■ TEXT SECTION:
Price the tool again, it isn't $2500. Got ours for ~1300. We don't stock any fittings on our trucks, we keep 3 boxes at the shop stocked with common fittings and if we need it we use it. It is situational, wouldn't do a new house with it just because the distance between 2 3/4 90's won't even fit in a 2x6 wall. We will use it on bigger lines, repairs and lines that won't stop dripping. 

Cannot say I'm too crazy about the gas pro-press but it sounds a lot easier to use than breaking out the 300 and threading every cut. I'm sure it will have it's place there. I cannot see doing an entire gas line in pro-press, ever need to move anything you're up a creek...


----------



## rocksteady (Oct 8, 2008)

What he said. :stupid:


I keep a tool on the truck that I got for a VERY GOOD price. I pretty much only stock couplings since I only really use it on commercial jobs where the water must get turned back on asap. Couplings are relatively cheap and I can sweat up a ball valve or fip (If I'm tying into plastic) on a short piece of copper, then press it in. It's a matter of convenience for my customers.

I think it's a superior connection to Sharkbites, though both do use o-rings. I've seen Sharkbites pull off of a pipe, I've never seen PP do that. I certainly won't be doing repipes or new work with it though.






Paul


----------



## GrumpyPlumber (Jun 12, 2008)

■ EXERCISES:
A – In the forum thread about press fittings above, condense the paragraph beginning "I keep a tool on the truck" into a short bulleted list that keeps its main facts.
B – Carry on the forum thread about press fittings from its final line.

■ SUPPLIED INFORMATION:
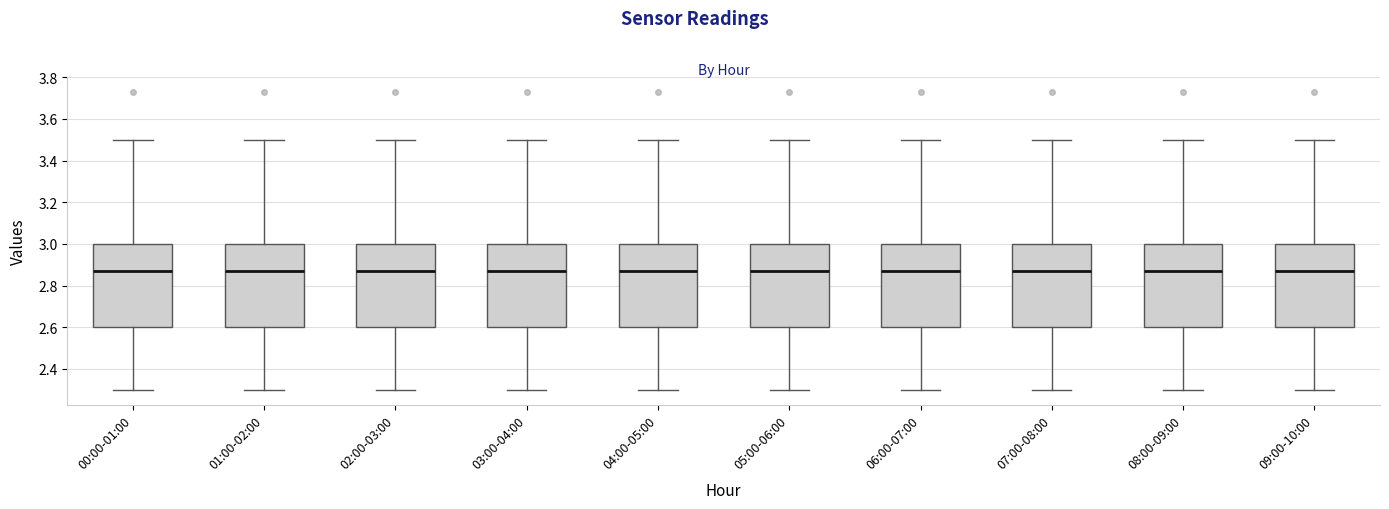

Where does the upper whisker of the box for 00:00-01:00 end on the y-axis? The values are not printed on the chart, so give them approximately, as read against the axis.

3.50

■ ANSWERS:
A –
- The writer keeps a press tool on the truck, bought at a very good price.
- Couplings are nearly the only fittings stocked, since the tool is used mainly on commercial jobs where the water must be turned back on as soon as possible.
- Couplings are relatively cheap.
- A ball valve, or a FIP when tying into plastic, can be sweated onto a short piece of copper and then pressed in.
- The tool is a matter of convenience for customers.

B –
504Plumber said:


> Price the tool again, it isn't $2500. Got ours for ~1300. We don't stock any fittings on our trucks, we keep 3 boxes at the shop stocked with common fittings and if we need it we use it. It is situational, wouldn't do a new house with it just because the distance between 2 3/4 90's won't even fit in a 2x6 wall. We will use it on bigger lines, repairs and lines that won't stop dripping.
> 
> Cannot say I'm too crazy about the gas pro-press but it sounds a lot easier to use than breaking out the 300 and threading every cut. I'm sure it will have it's place there. I cannot see doing an entire gas line in pro-press, ever need to move anything you're up a creek...


It's been a few years since I priced it, I think I may have been recalling the tool for 1"+, I'll stick it out with MAPP, Acetylene, Jetswet or a Ford if it's that bad.

On breaking out the 300, I seldom get above 1-1/4" in residential, a 700 is fine.

I think Ridgid seems to focus on selling tools instead of focusing on efficiency & streamlining.

MY point about additional tools or fittings is a common objection for Propress, atop the O-ring dissensions.


----------



## TallCoolOne (Dec 19, 2010)

I think the fitting for black iron will be very expensive.

Plus I think the plumber will screw himself out money by doing a propress for black iron. If I have to back off lots of gas pipe and pipe dope it to fix a leak in a systems I can charge a healthy amount. Try to charge that same amount with only one propress repair.

For Water Pipes I think ProPress is a great repair


----------



## plbgbiz (Aug 27, 2010)

TallCoolOne said:


> I think the fitting for black iron will be very expensive.
> 
> Plus I think the plumber will screw himself out money by doing a propress for black iron. If I have to back off lots of gas pipe and pipe dope it to fix a leak in a systems I can charge a healthy amount. Try to charge that same amount with only one propress repair.
> 
> For Water Pipes I think ProPress is a great repair


:blink:

With that line of reasoning...aren't you losing money by not draining down the whole water distribution system and soldering in the repair on water pipes?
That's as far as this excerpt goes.